Bad Bar People #1: The Jukebox Violator
We give you the latest Foobooz series: Bad Bar People, in which we’ll bring you the worst customers, bartenders, and other contributors to dreadful drinking experiences. Enjoy.
The worst thing to happen to the bar scene over the last decade has got to be whipped cream vodka. But the second worst thing is undoubtedly those you-can-play-virtually-anything TouchTunes jukeboxes and the people who use them to make everyone else miserable. These evolutionary mistakes make up the inaugural category of Bad Bar People: The Jukebox Violator.
To explore The Jukebox Violator further, we decided to pay a visit to one of our favorite bars, Bob & Barbara’s. This much-feted dive bar at 1509 South Street provides us with an interesting case study.

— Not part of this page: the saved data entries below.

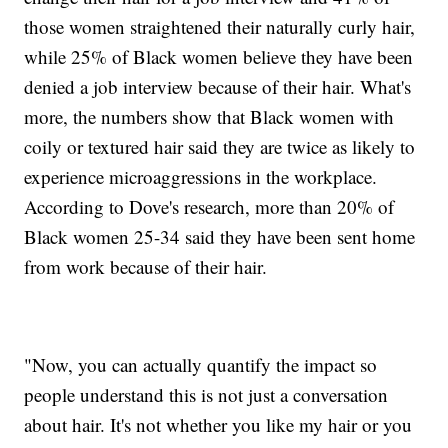
those women straightened their naturally curly hair,
while 25% of Black women believe they have been
denied a job interview because of their hair. What's
more, the numbers show that Black women with
coily or textured hair said they are twice as likely to
experience microaggressions in the workplace.
According to Dove's research, more than 20% of
Black women 25-34 said they have been sent home
from work because of their hair.
"Now, you can actually quantify the impact so
people understand this is not just a conversation
about hair. It's not whether you like my hair or you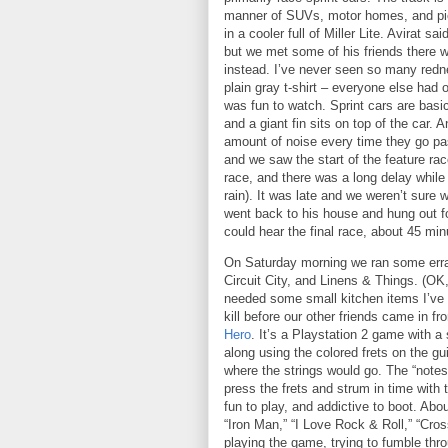
manner of SUVs, motor homes, and pi
in a cooler full of Miller Lite.
Avirat sai
but we met some of his friends there w
instead.
I’ve never seen so many rednec
plain gray t-shirt – everyone else had o
was fun to watch.
Sprint cars are basic
and a giant fin sits on top of the car.
An
amount of noise every time they go pa
and we saw the start of the feature race
race, and there was a long delay while 
rain).
It was late and we weren’t sure 
went back to his house and hung out fo
could hear the final race, about 45 minu
On Saturday morning we ran some erra
Circuit
City
, and Linens & Things.
(OK,
needed some small kitchen items I’ve b
kill before our other friends came in f
Hero
.
It’s a Playstation 2 game with a 
along using the colored frets on the g
where the strings would go.
The “notes
press the frets and strum in time with 
fun to play, and addictive to boot.
Abou
“Iron Man,” “I Love Rock & Roll,” “Cros
playing the game, trying to fumble th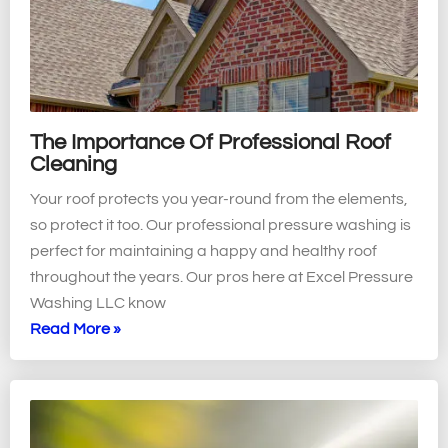
The Importance Of Professional Roof
Cleaning
Your roof protects you year-round from the elements,
so protect it too. Our professional pressure washing is
perfect for maintaining a happy and healthy roof
throughout the years. Our pros here at Excel Pressure
Washing LLC know
Read More »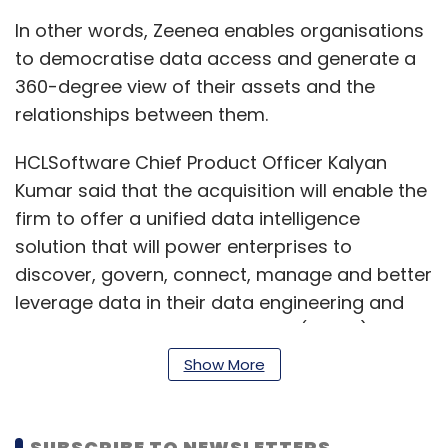
In other words, Zeenea enables organisations
to democratise data access and generate a
360-degree view of their assets and the
relationships between them.
HCLSoftware Chief Product Officer Kalyan
Kumar said that the acquisition will enable the
firm to offer a unified data intelligence
solution that will power enterprises to
discover, govern, connect, manage and better
leverage data in their data engineering and
generative artificial intelligence (GenAI)
journeys.
Show More
HCLSoftware Actian data platform has seen
strong growth in hybrid data management
SUBSCRIBE TO NEWSLETTERS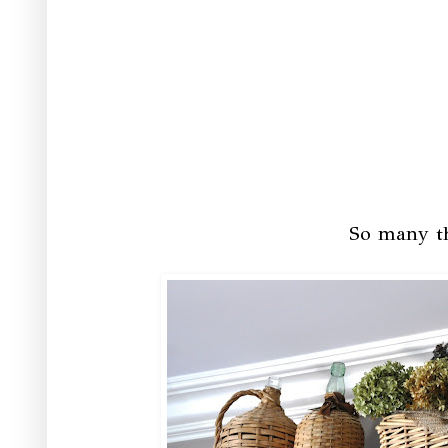
So many th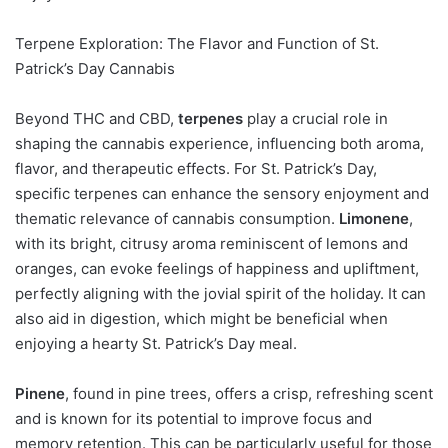
Terpene Exploration: The Flavor and Function of St.
Patrick’s Day Cannabis
Beyond THC and CBD,
terpenes
play a crucial role in
shaping the cannabis experience, influencing both aroma,
flavor, and therapeutic effects. For St. Patrick’s Day,
specific terpenes can enhance the sensory enjoyment and
thematic relevance of cannabis consumption.
Limonene
,
with its bright, citrusy aroma reminiscent of lemons and
oranges, can evoke feelings of happiness and upliftment,
perfectly aligning with the jovial spirit of the holiday. It can
also aid in digestion, which might be beneficial when
enjoying a hearty St. Patrick’s Day meal.
Pinene
, found in pine trees, offers a crisp, refreshing scent
and is known for its potential to improve focus and
memory retention. This can be particularly useful for those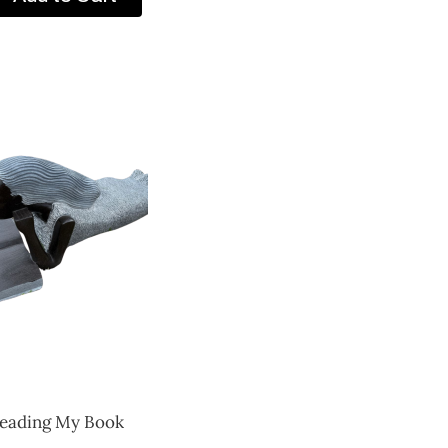
eading My Book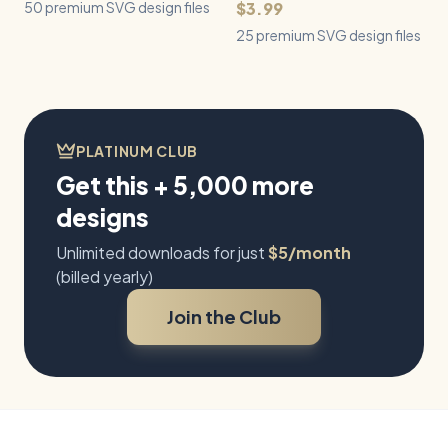
50 premium SVG design files
$3.99
25 premium SVG design files
PLATINUM CLUB
Get this + 5,000 more
designs
Unlimited downloads for just
$5/month
(billed yearly)
Join the Club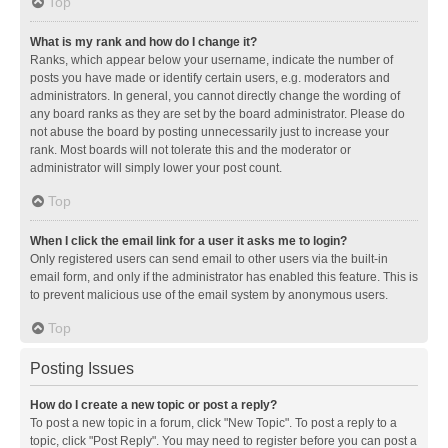
Top
What is my rank and how do I change it?
Ranks, which appear below your username, indicate the number of
posts you have made or identify certain users, e.g. moderators and
administrators. In general, you cannot directly change the wording of
any board ranks as they are set by the board administrator. Please do
not abuse the board by posting unnecessarily just to increase your
rank. Most boards will not tolerate this and the moderator or
administrator will simply lower your post count.
Top
When I click the email link for a user it asks me to login?
Only registered users can send email to other users via the built-in
email form, and only if the administrator has enabled this feature. This is
to prevent malicious use of the email system by anonymous users.
Top
Posting Issues
How do I create a new topic or post a reply?
To post a new topic in a forum, click "New Topic". To post a reply to a
topic, click "Post Reply". You may need to register before you can post a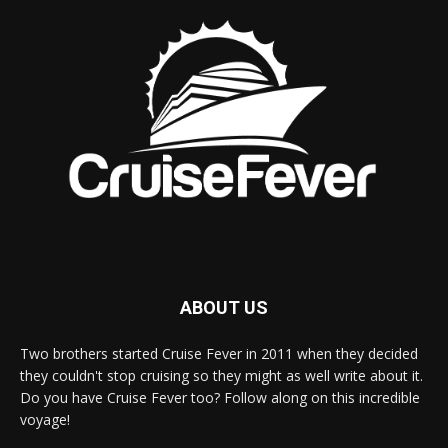
ABOUT US
Two brothers started Cruise Fever in 2011 when they decided
they couldn't stop cruising so they might as well write about it.
Do you have Cruise Fever too? Follow along on this incredible
voyage!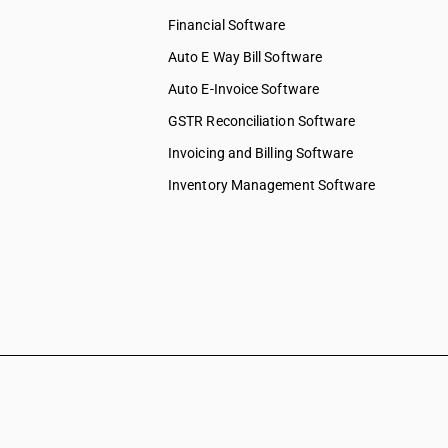
Financial Software
Auto E Way Bill Software
Auto E-Invoice Software
GSTR Reconciliation Software
Invoicing and Billing Software
Inventory Management Software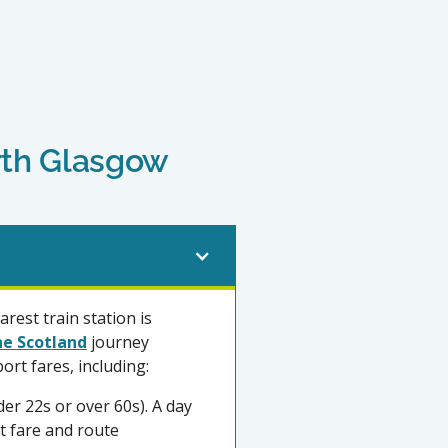
orth Glasgow
rest train station is
ne Scotland
journey
ort fares, including:
der 22s or over 60s). A day
st fare and route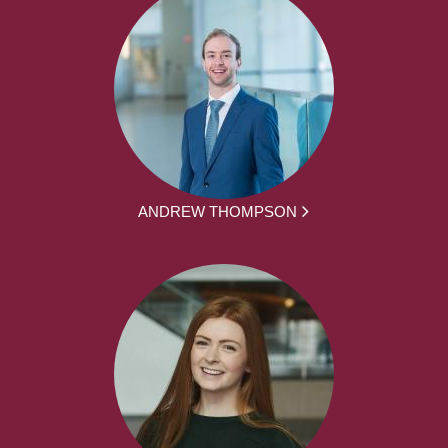
ANDREW THOMPSON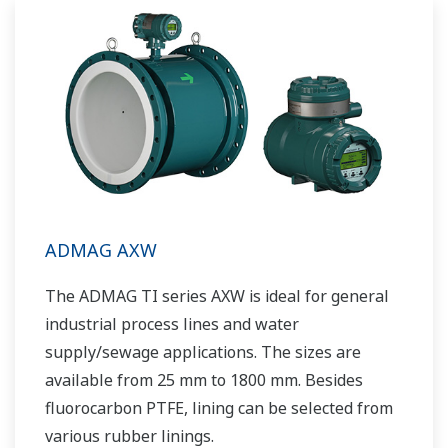
ADMAG AXW
The ADMAG TI series AXW is ideal for general
industrial process lines and water
supply/sewage applications. The sizes are
available from 25 mm to 1800 mm. Besides
fluorocarbon PTFE, lining can be selected from
various rubber linings.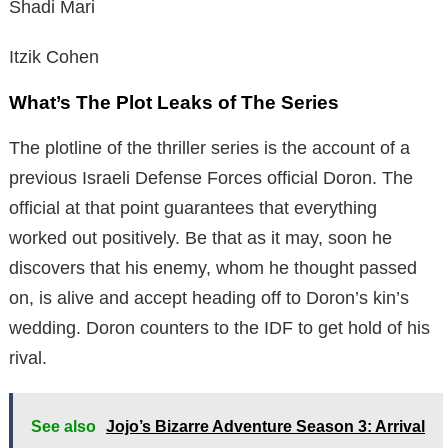
Shadi Mari
Itzik Cohen
What’s The Plot Leaks of The Series
The plotline of the thriller series is the account of a
previous Israeli Defense Forces official Doron. The
official at that point guarantees that everything
worked out positively. Be that as it may, soon he
discovers that his enemy, whom he thought passed
on, is alive and accept heading off to Doron’s kin’s
wedding. Doron counters to the IDF to get hold of his
rival.
See also
Jojo’s Bizarre Adventure Season 3: Arrival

Sometime in the late 2000s, Bob & Barbara’s replaced their jukebox of yesteryear — you know, the kind that played CDs — with a TouchTunes model. This was seen as a sacrilege by many regulars, since the well-curated selections on the original jukebox (Miles Davis, Nina Simone, War, James Brown, Michael Jackson, Jimmy Cliff) provided an ideal soundtrack for the overall vibe offered by the bar. But sometimes change is hard, and so the bar pressed forward, joining the 21st Century along with almost every other drinking establishment in the city.
Fast-forward to 2012, when Bob & Barbara’s did something unprecedented: They kicked the TouchTunes play-anything jukebox to the curb and brought back the old groove-heavy model.
“I hated that box since we got it,” owner Jack Prince told us at the time. “People could make it call up insanely incongruous songs during [the house jazz band’s] breaks. Headbanger, devil worship, noise music. I want Lee Morgan and Jimmy McGriff.”
But Prince hasn’t really worked behind the bar there in many years, and so we sought out a man who lived through the jukebox trauma.
Veteran Bob & Barbara’s bartender Robert Dicks told us some horror stories.
There was the guy who played Sheena Easton’s “Sugar Walls” ten times in a row. “I thought she had died that day or something,” remembers Dicks.
Two times in row is considered excessive and offensive. Ten times is unquestionably indicative of a disturbed mind. We were in Bob & Barbara’s once when someone tried to get away with putting Billy Joel’s “Piano Man” on repeat play. A near-riot ensued.
Another way to piss people off with a jukebox is to play anything by Journey but most notably “Don’t Stop Believing.” (It’s also worth mentioning that karaoke DJs seem to loathe this one as well. “Love Shack” by the B52s ironically elicits similar hatred in many.)
“We used to have an unofficial ‘No Journey’ policy,” says Dicks. “We even had a cardboard sign that I would hold up that said ‘No Journey’ whenever ‘Don’t Stop Believing’ would play. People would cheer. A woman who played it asked me why, and I told her that most people don’t really like Journey — they just heard it on Glee, that not even Steve Perry listened to Journey.”
Here’s a handy guide on how you can avoid being a Jukebox Violator:
• Don’t stick your five-dollar bill in the jukebox at 1:55 a.m. and then throw a drunken fit when the bartender turns it off five minutes later.
• Don’t play Journey. You might as well also just avoid searching for Right Said Fred, Creed, and the Goo Goo Dolls. Oh, and this should go without saying but… Phish. No right-thinking person wants to hear that crap in a bar.
• Pay attention to where you are. We were once in Scotty’s at 15th and Ellsworth, a bar that generally has an older African American clientele. A white guy in his early 30s decided it would be fun to play a bunch of Iron Maiden. He didn’t make any friends. (OK, full disclosure, that was the author, who insists he was very drunk and would never do it again.) Similarly, you might not want to go into a hard core blue collar Irish bar and toss on Ice-T’s “Cop Killer.”
• Never, ever play the same song more than once per night.
• Avoid putting more than $5 in the jukebox at a time. People like a jukebox hog about as much as they like a guy who thinks it’s a good idea to play the most obscure Elvis Costello b-sides possible all night.
• If you want to show yourself as a real class act, ask your bartender for some suggestions.
• Although TouchTunes lets you bump other people’s songs in favor of your selection (this is the “Play Now” button, which costs extra), this is a total dick move.
• Don’t hide behind your phone. There are apps that let you use your smartphone to control the jukebox of the bar that you are in. We’ve seen people try to wreak real havoc this way. All of a sudden “Several Species of Small Furry Animals Gathered Together in a Cave and Grooving With a Pict” from Pink Floyd’s 1969 album Ummagumma starts blaring over the speakers, and everyone in the bar is looking at each other suspiciously as if someone farted.